*Written task:* Only one stretch of the data below should be repeated: the lines from the line containing "Scenario 2 (Loss of 20%), 31st" through the line containing "roc: 0.73 -> 0.71", inclusive, exactly as they are.

====== Exercise materials

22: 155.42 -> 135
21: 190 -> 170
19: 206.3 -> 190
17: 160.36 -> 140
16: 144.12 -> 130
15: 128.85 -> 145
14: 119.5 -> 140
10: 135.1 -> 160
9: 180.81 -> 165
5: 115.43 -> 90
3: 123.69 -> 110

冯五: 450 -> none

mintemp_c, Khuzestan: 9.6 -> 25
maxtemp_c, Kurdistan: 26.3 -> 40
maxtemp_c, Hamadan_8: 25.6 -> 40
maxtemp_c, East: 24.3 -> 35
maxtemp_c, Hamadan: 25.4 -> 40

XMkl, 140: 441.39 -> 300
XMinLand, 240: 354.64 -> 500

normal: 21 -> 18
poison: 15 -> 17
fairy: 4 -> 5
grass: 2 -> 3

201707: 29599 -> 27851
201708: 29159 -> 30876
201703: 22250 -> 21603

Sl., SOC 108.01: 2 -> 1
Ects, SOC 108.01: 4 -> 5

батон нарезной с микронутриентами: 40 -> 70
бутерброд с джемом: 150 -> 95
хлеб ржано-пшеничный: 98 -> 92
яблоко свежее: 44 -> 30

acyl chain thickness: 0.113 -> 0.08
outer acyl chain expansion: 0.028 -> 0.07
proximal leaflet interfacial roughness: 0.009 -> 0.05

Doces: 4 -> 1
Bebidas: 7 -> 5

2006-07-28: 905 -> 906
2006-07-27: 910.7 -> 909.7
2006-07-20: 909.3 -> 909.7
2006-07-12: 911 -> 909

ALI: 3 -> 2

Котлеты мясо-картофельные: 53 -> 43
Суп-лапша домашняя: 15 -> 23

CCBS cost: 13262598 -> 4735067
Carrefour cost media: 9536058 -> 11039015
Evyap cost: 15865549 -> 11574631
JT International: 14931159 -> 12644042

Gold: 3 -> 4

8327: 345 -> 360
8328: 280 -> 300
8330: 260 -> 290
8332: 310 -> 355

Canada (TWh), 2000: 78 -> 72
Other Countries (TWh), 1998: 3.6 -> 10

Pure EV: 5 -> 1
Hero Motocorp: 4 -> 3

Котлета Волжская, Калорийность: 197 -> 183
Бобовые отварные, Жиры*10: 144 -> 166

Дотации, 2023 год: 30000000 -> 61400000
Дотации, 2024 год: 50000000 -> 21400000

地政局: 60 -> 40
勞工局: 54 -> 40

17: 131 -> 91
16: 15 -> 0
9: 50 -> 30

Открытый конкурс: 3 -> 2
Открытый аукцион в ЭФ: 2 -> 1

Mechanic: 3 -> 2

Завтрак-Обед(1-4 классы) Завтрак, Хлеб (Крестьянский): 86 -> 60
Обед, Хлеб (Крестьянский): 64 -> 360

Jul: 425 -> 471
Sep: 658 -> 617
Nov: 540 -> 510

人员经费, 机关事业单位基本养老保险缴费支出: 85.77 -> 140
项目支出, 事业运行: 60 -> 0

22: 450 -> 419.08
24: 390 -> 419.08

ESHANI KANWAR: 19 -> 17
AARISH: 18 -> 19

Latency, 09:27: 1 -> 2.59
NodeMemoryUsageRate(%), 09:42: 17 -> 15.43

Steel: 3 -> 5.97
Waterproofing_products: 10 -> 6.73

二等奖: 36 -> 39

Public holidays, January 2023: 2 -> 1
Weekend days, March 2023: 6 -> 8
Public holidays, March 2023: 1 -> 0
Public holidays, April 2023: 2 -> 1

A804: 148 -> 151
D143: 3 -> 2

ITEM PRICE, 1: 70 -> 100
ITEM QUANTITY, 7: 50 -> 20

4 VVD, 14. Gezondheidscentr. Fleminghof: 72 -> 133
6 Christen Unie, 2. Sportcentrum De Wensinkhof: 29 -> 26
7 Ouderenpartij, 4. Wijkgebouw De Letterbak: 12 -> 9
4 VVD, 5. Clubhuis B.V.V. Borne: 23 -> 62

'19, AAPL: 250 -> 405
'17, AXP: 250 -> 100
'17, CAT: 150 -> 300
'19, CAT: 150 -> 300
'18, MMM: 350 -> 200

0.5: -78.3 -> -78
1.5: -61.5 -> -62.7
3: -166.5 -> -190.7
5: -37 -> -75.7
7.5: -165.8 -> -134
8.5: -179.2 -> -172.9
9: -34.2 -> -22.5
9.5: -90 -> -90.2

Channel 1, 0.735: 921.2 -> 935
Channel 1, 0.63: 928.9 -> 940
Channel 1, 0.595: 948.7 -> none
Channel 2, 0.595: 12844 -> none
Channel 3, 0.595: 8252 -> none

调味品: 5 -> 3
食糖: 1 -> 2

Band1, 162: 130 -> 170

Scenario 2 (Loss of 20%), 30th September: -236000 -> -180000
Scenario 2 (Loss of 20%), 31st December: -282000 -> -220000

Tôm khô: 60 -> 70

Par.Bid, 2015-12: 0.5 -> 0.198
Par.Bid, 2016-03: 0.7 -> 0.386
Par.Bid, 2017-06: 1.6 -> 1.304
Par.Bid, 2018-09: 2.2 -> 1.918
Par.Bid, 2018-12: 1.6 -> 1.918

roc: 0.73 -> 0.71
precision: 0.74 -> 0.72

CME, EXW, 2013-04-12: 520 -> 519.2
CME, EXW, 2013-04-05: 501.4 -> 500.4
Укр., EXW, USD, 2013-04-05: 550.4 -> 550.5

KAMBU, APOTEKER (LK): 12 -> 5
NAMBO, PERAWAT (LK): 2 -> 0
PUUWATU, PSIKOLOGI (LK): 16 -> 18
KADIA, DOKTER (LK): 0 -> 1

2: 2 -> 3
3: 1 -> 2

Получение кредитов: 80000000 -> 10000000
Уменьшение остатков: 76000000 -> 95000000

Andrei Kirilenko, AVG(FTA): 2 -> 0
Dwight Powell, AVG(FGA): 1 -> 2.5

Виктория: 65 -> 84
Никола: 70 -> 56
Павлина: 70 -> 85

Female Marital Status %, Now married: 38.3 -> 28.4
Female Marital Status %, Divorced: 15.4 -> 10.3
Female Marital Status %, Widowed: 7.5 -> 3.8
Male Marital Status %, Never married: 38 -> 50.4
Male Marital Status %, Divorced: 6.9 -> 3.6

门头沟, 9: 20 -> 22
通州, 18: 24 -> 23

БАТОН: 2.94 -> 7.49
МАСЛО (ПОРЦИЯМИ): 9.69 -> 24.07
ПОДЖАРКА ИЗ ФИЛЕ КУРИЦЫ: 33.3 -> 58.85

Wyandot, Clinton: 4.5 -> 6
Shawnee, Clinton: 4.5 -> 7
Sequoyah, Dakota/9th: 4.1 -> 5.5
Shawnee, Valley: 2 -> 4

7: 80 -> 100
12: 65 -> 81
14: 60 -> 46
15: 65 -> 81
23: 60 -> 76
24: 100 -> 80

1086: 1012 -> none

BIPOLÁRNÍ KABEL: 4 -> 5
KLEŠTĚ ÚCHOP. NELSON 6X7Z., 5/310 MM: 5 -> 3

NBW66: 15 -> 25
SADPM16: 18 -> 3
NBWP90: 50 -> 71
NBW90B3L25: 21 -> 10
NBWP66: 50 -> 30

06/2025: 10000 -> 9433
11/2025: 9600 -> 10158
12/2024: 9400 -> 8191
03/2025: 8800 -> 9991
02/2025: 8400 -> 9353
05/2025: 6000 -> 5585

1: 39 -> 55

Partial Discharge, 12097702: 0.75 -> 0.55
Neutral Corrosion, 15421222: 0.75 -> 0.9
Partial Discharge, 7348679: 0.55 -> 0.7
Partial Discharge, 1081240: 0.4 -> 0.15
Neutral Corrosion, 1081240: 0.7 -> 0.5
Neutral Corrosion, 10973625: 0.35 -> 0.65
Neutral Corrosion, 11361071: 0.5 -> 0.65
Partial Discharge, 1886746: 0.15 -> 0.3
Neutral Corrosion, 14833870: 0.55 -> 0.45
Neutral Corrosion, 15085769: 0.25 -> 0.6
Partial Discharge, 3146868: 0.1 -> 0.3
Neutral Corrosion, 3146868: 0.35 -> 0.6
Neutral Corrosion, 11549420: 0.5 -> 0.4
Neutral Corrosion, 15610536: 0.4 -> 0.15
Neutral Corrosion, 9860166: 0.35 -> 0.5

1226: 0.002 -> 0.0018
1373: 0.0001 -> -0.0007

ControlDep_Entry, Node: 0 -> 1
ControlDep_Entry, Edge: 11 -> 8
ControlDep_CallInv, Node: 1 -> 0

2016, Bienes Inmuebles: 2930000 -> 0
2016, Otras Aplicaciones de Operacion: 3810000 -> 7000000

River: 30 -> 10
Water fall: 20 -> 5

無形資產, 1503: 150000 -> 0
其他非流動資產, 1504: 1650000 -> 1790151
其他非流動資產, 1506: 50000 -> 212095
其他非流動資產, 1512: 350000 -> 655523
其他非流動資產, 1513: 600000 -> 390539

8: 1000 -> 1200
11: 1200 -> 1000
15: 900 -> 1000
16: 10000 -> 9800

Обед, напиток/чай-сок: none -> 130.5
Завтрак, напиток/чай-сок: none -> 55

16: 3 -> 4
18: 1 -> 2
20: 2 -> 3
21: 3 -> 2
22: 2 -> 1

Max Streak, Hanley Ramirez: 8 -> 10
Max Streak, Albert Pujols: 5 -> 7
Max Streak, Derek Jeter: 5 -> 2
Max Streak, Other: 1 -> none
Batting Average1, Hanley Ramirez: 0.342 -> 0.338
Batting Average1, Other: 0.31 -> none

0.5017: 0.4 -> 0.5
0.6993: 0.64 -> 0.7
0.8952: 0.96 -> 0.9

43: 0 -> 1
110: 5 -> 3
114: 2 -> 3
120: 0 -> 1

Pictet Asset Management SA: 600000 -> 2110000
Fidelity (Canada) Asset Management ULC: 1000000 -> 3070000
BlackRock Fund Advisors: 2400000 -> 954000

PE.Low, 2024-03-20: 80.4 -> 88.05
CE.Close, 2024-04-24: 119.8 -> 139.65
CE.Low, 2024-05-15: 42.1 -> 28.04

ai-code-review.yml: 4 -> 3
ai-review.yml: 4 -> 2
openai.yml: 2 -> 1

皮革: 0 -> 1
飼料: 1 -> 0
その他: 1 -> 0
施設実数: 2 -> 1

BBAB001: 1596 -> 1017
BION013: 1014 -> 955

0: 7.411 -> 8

============

*Written answer:*
Scenario 2 (Loss of 20%), 31st December: -282000 -> -220000

Tôm khô: 60 -> 70

Par.Bid, 2015-12: 0.5 -> 0.198
Par.Bid, 2016-03: 0.7 -> 0.386
Par.Bid, 2017-06: 1.6 -> 1.304
Par.Bid, 2018-09: 2.2 -> 1.918
Par.Bid, 2018-12: 1.6 -> 1.918

roc: 0.73 -> 0.71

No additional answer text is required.